Prednisone (Deltasone)

Approximately 7-10 d of therapy is usually adequate and does not require a tapering dosage schedule. Lesions occasionally recur following a course of therapy, and an additional few days of therapy may be required.

Prednisone decreases inflammation by suppressing migration of polymorphonuclear leukocytes and reducing capillary permeability.

Prednisolone (Pedia-Pred, Delta-Cortef)

Prednisolone decreases inflammation by suppressing migration of polymorphonuclear leukocytes and reducing capillary permeability.

Betamethasone (Betamethasone IM/PO, Betaject, Celestone)

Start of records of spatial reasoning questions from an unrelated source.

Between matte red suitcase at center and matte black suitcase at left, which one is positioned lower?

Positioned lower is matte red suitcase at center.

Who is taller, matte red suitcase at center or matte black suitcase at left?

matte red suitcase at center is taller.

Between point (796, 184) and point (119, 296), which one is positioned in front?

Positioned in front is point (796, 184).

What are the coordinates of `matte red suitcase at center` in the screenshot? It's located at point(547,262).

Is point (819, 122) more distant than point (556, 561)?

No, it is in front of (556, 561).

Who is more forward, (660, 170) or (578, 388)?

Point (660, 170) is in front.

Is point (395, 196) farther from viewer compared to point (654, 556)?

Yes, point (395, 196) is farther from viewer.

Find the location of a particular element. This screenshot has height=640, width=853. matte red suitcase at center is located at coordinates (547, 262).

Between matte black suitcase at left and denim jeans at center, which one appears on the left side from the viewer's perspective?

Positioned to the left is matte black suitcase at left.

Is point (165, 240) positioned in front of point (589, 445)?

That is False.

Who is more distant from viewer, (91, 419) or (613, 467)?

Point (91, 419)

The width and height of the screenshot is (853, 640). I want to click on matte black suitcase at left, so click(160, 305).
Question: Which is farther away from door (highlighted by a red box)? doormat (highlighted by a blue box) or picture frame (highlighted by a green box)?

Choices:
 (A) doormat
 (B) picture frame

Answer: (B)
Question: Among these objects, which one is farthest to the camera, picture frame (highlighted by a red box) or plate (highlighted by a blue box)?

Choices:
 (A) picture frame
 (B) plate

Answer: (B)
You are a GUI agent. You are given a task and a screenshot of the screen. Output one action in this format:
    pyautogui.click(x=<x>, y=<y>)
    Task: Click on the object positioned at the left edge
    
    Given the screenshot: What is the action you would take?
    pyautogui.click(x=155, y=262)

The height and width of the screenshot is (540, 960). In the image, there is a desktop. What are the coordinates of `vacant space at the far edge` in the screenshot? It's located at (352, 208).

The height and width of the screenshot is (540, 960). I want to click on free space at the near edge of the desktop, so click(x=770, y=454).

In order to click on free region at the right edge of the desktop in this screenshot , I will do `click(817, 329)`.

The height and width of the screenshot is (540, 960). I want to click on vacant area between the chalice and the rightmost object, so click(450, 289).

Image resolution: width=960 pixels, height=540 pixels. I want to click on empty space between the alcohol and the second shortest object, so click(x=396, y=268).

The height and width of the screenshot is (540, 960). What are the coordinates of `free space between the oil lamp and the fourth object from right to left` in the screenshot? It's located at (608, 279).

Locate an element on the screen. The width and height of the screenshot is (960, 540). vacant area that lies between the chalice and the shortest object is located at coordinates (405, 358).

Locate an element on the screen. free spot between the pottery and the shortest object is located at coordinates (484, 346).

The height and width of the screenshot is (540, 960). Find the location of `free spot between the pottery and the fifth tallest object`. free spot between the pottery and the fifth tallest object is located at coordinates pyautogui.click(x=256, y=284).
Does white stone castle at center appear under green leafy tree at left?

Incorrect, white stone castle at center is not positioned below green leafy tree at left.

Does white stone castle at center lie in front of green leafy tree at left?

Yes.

In adolescents and adults, an alternative to oral therapy is an IM dose of betamethasone sodium phosphate (Celestone) mixed with triamcinolone (Kenalog). This provides rapid onset and prolonged action over 2-4 weeks.

Triamcinolone (Aristospan, Kenalog IV, Trivaris)

In adolescents and adults, an alternative to oral therapy is an IM dose of betamethasone sodium phosphate (Celestone) mixed with triamcinolone (Kenalog). This provides rapid onset and prolonged action over 2-4 weeks.